Copying from VGPR to SGPR is generally illegal, unless the value is known to be uniform. It is generally not valid to legalize operands by inserting copies as on other targets. Operations which require uniform, SGPR operands generally require scalarization by repeatedly executing the instruction, activating each set of lanes using a unique set of input values. This is referred to as a waterfall loop.

Booleans

Booleans (s1 values) requires special consideration. A vector compare result is naturally a bitmask with one bit per lane, in a 32 or 64-bit register. These are represented with the VCC bank. During selection, we need to be able to unambiguously go back from a register class to a register bank. To distinguish whether an SGPR should use the SGPR or VCC register bank, we need to know the use context type. An SGPR s1 value always means a VCC bank value, otherwise it will be the SGPR bank. A scalar compare sets SCC, which is a 1-bit unaddressable register. This will need to be copied to a 32-bit virtual register. Taken together, this means we need to adjust the type of boolean operations to be regbank legal. All SALU booleans need to be widened to 32-bits, and all VALU booleans need to be s1 values.

A noteworthy exception to the s1-means-vcc rule is for legalization artifact casts. G_TRUNC s1 results, and G_SEXT/G_ZEXT/G_ANYEXT sources are never vcc bank. A non-boolean source (such as a truncate from a 1-bit load from memory) will require a copy to the VCC bank which will require clearing the high bits and inserting a compare.

Constant bus restriction

VALU instructions have a limitation known as the constant bus restriction. Most VALU instructions can use SGPR operands, but may read at most 1 SGPR or constant literal value (this to 2 in gfx10 for most instructions). This is one unique SGPR, so the same SGPR may be used for multiple operands. From a register bank perspective, any combination of operands should be legal as an SGPR, but this is contextually dependent on the SGPR operands all being the same register. There is therefore optimal to choose the SGPR with the most uses to minimize the number of copies.

We avoid trying to solve this problem in RegBankSelect.

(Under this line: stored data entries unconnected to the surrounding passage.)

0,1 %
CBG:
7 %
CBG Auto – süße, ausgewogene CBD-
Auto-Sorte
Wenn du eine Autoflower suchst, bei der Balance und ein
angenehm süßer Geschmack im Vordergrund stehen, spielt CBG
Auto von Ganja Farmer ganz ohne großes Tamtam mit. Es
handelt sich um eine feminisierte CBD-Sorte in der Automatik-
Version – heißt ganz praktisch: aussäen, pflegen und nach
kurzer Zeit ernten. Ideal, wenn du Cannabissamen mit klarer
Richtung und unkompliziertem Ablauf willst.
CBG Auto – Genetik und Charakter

Any VALU G_* operation should have its source operands all mapped to VGPRs (except for VCC), inserting copies from any SGPR operands. This the most trivial legal mapping. Anything beyond the simplest 1:1 instruction selection would be too complicated to solve here. Every optimization pattern or instruction selected to multiple outputs would have to enforce this rule, and there would be additional complexity in tracking this rule for every G_* operation. By forcing all inputs to VGPRs, it also simplifies the task of picking the optimal operand combination from a post-isel optimization pass.

Definition in file AMDGPURegisterBankInfo.cpp.

Macro Definition Documentation

◆ GET_TARGET_REGBANK_IMPL

#define GET_TARGET_REGBANK_IMPL

Definition at line 86 of file AMDGPURegisterBankInfo.cpp.

Function Documentation

◆ constrainRegToBank()

static Register constrainRegToBank	(	MachineRegisterInfo &	MRI,
		MachineIRBuilder &	B,
		Register &	Reg,
		const RegisterBank &	Bank
	)

static

Definition at line 2006 of file AMDGPURegisterBankInfo.cpp.

References B, and MRI.

◆ extendLow32IntoHigh32()

static void extendLow32IntoHigh32	(	MachineIRBuilder &	B,
		Register	Hi32Reg,
		Register	Lo32Reg,
		unsigned	ExtOpc,
		const RegisterBank &	RegBank,
		bool	IsBooleanSrc = `false`
	)

static

Implement extending a 32-bit value to a 64-bit value.

Lo32Reg is the original 32-bit source value (to be inserted in the low part of the combined 64-bit result), and Hi32Reg is the high half of the combined 64-bit value.

Definition at line 1898 of file AMDGPURegisterBankInfo.cpp.

References assert(), B, and llvm::LLT::scalar().

Referenced by llvm::AMDGPURegisterBankInfo::applyMappingImpl().